AIM A :: In the issue comment on RandomForest serialization running out of memory, to roughly how many features does the commenter suggest hashing the feature vector?
* begin SELECTED PASSAGE *
[jira] [Commented] (SPARK-10821) RandomForest serialization OOM during findBestSplits

Joseph K. Bradley (JIRA) Mon, 28 Sep 2015 16:06:41 -0700

    [ 
https://issues.apache.org/jira/browse/SPARK-10821?page=com.atlassian.jira.plugin.system.issuetabpanels:comment-tabpanel&focusedCommentId=14934298#comment-14934298
 ]


Joseph K. Bradley commented on SPARK-10821:
-------------------------------------------

Hi, this is more a question for the user list, so I'll close it for now.  But a 
few comments:

The real problem is that MLlib decision trees are meant for a relatively small 
number of features.  They should work very well for a few thousand features, 
and could work for more but become fairly slow.

However, I'm working on a new implementation which should make training much 
faster with millions of features.

One suggestion: It sounds like your data are extremely sparse.  I'd suggest 
hashing your feature vector to maybe 1000 features and try again.

> RandomForest serialization OOM during findBestSplits
> ----------------------------------------------------
>
>                 Key: SPARK-10821
>                 URL: https://issues.apache.org/jira/browse/SPARK-10821
>             Project: Spark
>          Issue Type: Bug
>          Components: MLlib
>    Affects Versions: 1.4.0, 1.5.0
>         Environment: Amazon EC2 Linux
>            Reporter: Jay Luan
>              Labels: OOM, out-of-memory
>
> I am getting OOM during serialization for a relatively small dataset for a 
> RandomForest. Even with spark.serializer.objectStreamReset at 1, It is still 
> running out of memory when attempting to serialize my data.
> Stack Trace:
> Traceback (most recent call last):
>   File "/root/random_forest/random_forest_spark.py", line 198, in <module>
>     main()
>   File "/root/random_forest/random_forest_spark.py", line 166, in main
>     trainModel(dset)
>   File "/root/random_forest/random_forest_spark.py", line 191, in trainModel
>     impurity='gini', maxDepth=4, maxBins=32)
>   File "/root/spark/python/lib/pyspark.zip/pyspark/mllib/tree.py", line 352, 
> in trainClassifier
>   File "/root/spark/python/lib/pyspark.zip/pyspark/mllib/tree.py", line 270, 
> in _train
>   File "/root/spark/python/lib/pyspark.zip/pyspark/mllib/common.py", line 
> 130, in callMLlibFunc
>   File "/root/spark/python/lib/pyspark.zip/pyspark/mllib/common.py", line 
> 123, in callJavaFunc
>   File "/root/spark/python/lib/py4j-0.8.2.1-src.zip/py4j/java_gateway.py", 
> line 538, in __call__
>   File "/root/spark/python/lib/py4j-0.8.2.1-src.zip/py4j/protocol.py", line 
> 300, in get_return_value
> py4j.protocol.Py4JJavaError15/09/25 00:44:41 DEBUG BlockManagerSlaveEndpoint: 
> Done removing RDD 7, response is 0
> 15/09/25 00:44:41 DEBUG BlockManagerSlaveEndpoint: Sent response: 0 to 
> AkkaRpcEndpointRef(Actor[akka://sparkDriver/temp/$Mj])
* end SELECTED PASSAGE *
* begin DATA EXCERPTS *
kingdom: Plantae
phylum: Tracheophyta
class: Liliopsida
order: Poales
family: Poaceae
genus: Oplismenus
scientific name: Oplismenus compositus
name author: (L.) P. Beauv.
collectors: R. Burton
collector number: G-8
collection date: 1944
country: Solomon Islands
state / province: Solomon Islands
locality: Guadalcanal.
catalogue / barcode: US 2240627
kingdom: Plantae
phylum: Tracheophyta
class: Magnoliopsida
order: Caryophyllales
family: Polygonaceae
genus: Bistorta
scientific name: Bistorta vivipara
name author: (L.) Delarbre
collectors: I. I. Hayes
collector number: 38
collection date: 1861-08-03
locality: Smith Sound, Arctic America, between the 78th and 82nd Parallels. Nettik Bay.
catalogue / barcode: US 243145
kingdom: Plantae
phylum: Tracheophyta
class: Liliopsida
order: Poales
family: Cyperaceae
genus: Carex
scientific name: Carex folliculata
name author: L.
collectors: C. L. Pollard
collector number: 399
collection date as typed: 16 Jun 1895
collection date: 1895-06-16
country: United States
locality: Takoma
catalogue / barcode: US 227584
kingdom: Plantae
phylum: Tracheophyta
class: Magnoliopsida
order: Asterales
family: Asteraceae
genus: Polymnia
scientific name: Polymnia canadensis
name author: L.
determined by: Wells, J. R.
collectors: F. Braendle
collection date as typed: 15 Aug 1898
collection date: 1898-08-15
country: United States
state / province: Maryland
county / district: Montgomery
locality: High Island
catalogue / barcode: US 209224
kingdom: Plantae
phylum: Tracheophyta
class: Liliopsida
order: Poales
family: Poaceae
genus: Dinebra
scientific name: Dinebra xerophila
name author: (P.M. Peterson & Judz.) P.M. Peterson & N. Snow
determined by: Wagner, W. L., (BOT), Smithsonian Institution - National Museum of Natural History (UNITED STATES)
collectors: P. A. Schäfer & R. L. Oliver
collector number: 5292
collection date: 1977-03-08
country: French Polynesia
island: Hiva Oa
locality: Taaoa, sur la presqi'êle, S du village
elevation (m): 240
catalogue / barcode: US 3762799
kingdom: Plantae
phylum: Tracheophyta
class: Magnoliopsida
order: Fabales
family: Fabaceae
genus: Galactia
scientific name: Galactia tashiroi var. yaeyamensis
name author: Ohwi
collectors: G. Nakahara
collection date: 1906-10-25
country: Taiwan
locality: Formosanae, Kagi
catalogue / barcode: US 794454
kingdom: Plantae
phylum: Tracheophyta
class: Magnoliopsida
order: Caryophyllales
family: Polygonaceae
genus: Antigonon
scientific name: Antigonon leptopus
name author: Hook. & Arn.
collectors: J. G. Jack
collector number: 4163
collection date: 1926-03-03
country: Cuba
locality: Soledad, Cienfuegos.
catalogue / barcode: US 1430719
* end DATA EXCERPTS *
AIM B :: Rewrite the records from the line with "genus: Antigonon" up to and including the last line of the records, replacing "locality" with "site" and leaving everything else unchanged.

TASK ANSWER A :: About 1000 features.

TASK ANSWER B ::
genus: Antigonon
scientific name: Antigonon leptopus
name author: Hook. & Arn.
collectors: J. G. Jack
collector number: 4163
collection date: 1926-03-03
country: Cuba
site: Soledad, Cienfuegos.
catalogue / barcode: US 1430719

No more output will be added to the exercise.